How to avoid (large) rounding errors in my inclusionBF() function?
Hi,
I want to write a function that lets me compute inclusion BFs in R. I'd like to stick to R(Markdown) for my analysis pipeline because then everything's in one place. While writing the function, I compared the function's output with what JASP reported as inclusion BF. My values were very far off and I couldn't quite figure out why.
After a short exchange on Twitter yesterday, I now think that my function "works" but that the numbers are not identical to what JASP reports because of (1) noise in the MCMC sampling (which is not an issue) and (2) rounding. I wonder whether someone can recommend a way to avoid the rounding issues.
Here is the function I wrote:
inclusionBF <- function(obj, var) {
# Input:
# obj: an object of class 'BFBayesFactor'
# var: a string containing the name of the variable for which the inclusionBF should be calculated
# Output:
# the inclusion Bayes factor for `var`
bfs <- extractBF(obj)
idx <- grepl(var, rownames(bfs))
if(all(!idx)) stop(paste("The variable", var, "does not appear in any model. Inclusion BF cannot be calculated."))
# prior inclusion probability (assuming that all models are equally likely)
prior <- sum(idx) * ( 1/nrow(bfs) )
# posterior inclusion probability: sum post. prob. of models that incl. `var`:
post <- sum(bfs$bf[idx]) / sum(bfs$bf)
if(post == 1) warning("The posterior inclusion probability is so high that R rounds it to 1. The inclusion BF will be Inf.")
# "The inclusion Bayes factor is the ratio of the posterior inclusion probability
# versus the non-inclusion probability and the prior inclusion probability versus
# the non-inclusion probability."
inclBF <- (post / (1-post)) / (prior / (1-prior))
return(inclBF)
}
And here are two examples using it.

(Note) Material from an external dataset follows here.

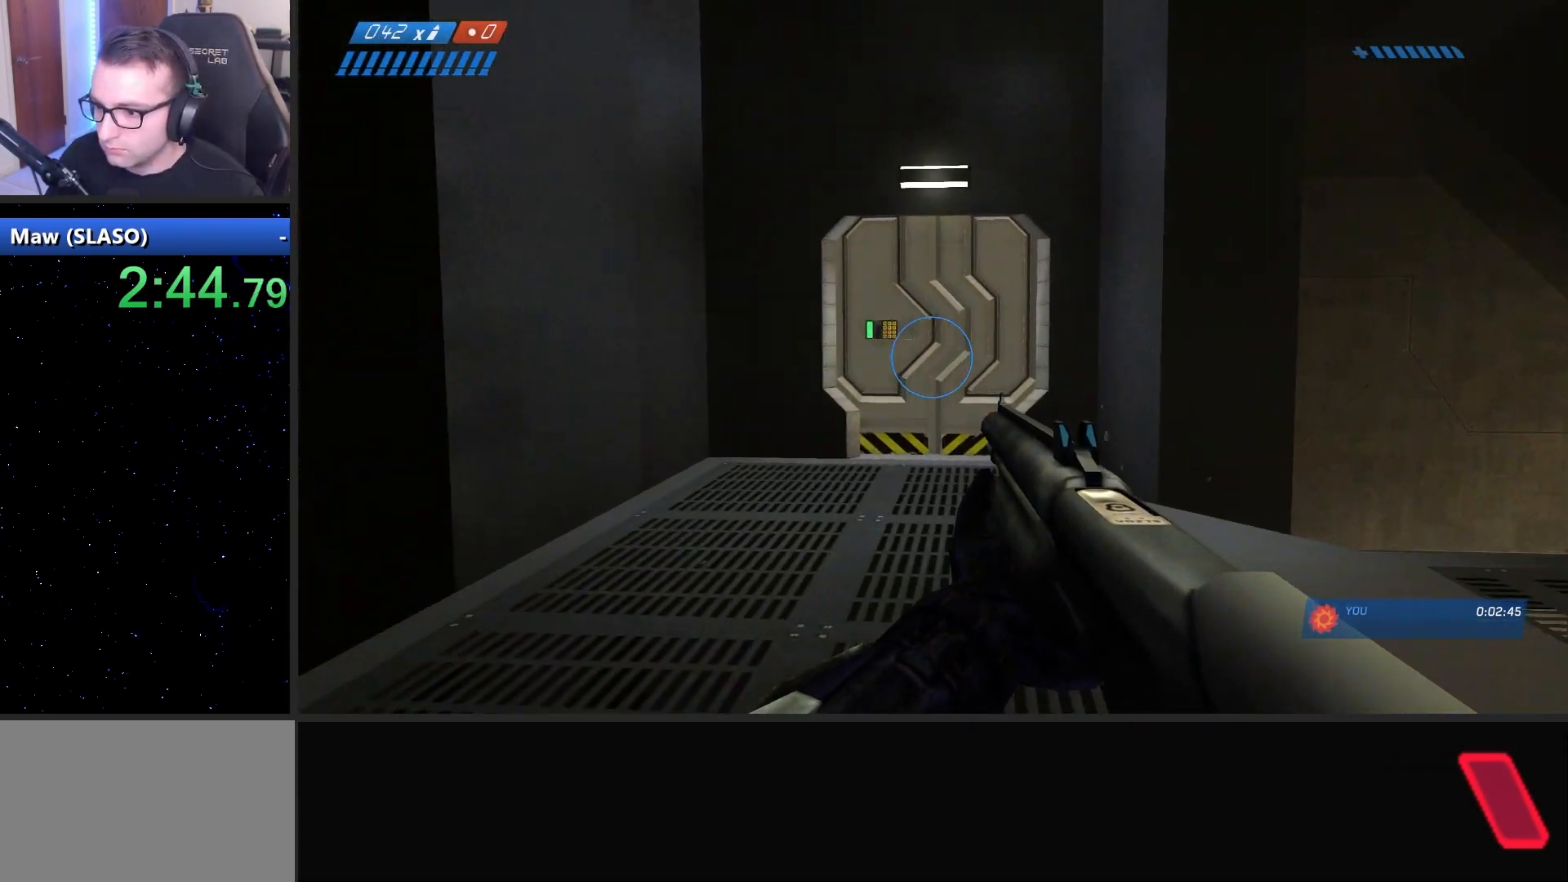
{"keys": ["w"], "mouse": [], "mouse_move": "still", "events": []}
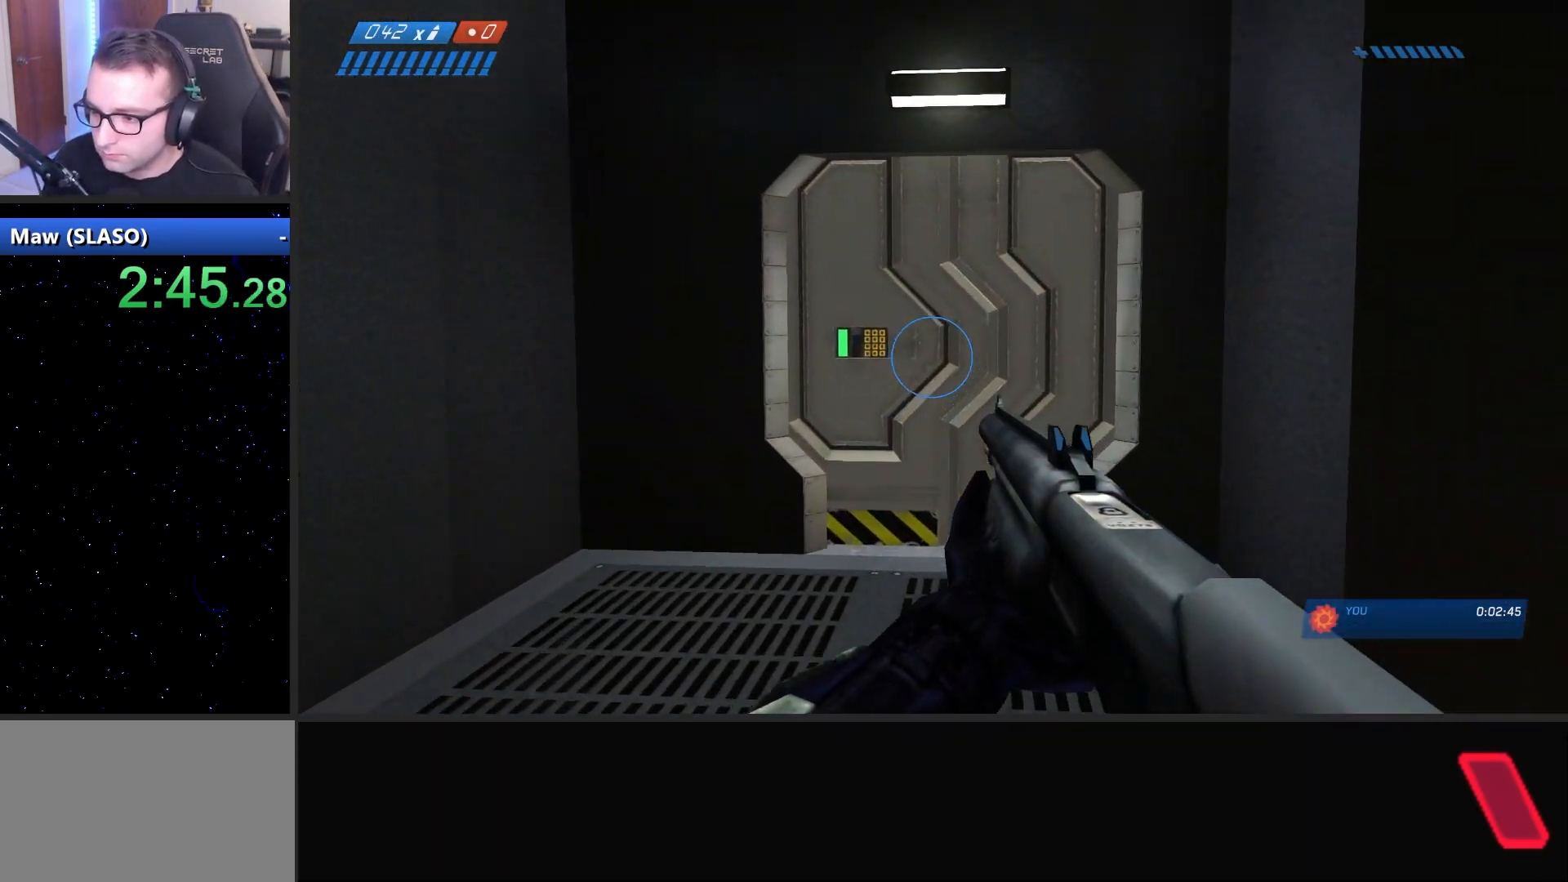
{"keys": ["w"], "mouse": [], "mouse_move": "right", "events": []}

One with a dataset (npk) that will produce relatively small BFs so that my function's output matches JASP's output quite closely and one (ToothGrowth) for which the differences are pretty large.
Example 1: npk
full <- lmBF(yield ~ N + P + N:P, data=npk)
null <- (1/full) / (1/full)
noInteraction <- lmBF(yield ~ N + P, data=npk)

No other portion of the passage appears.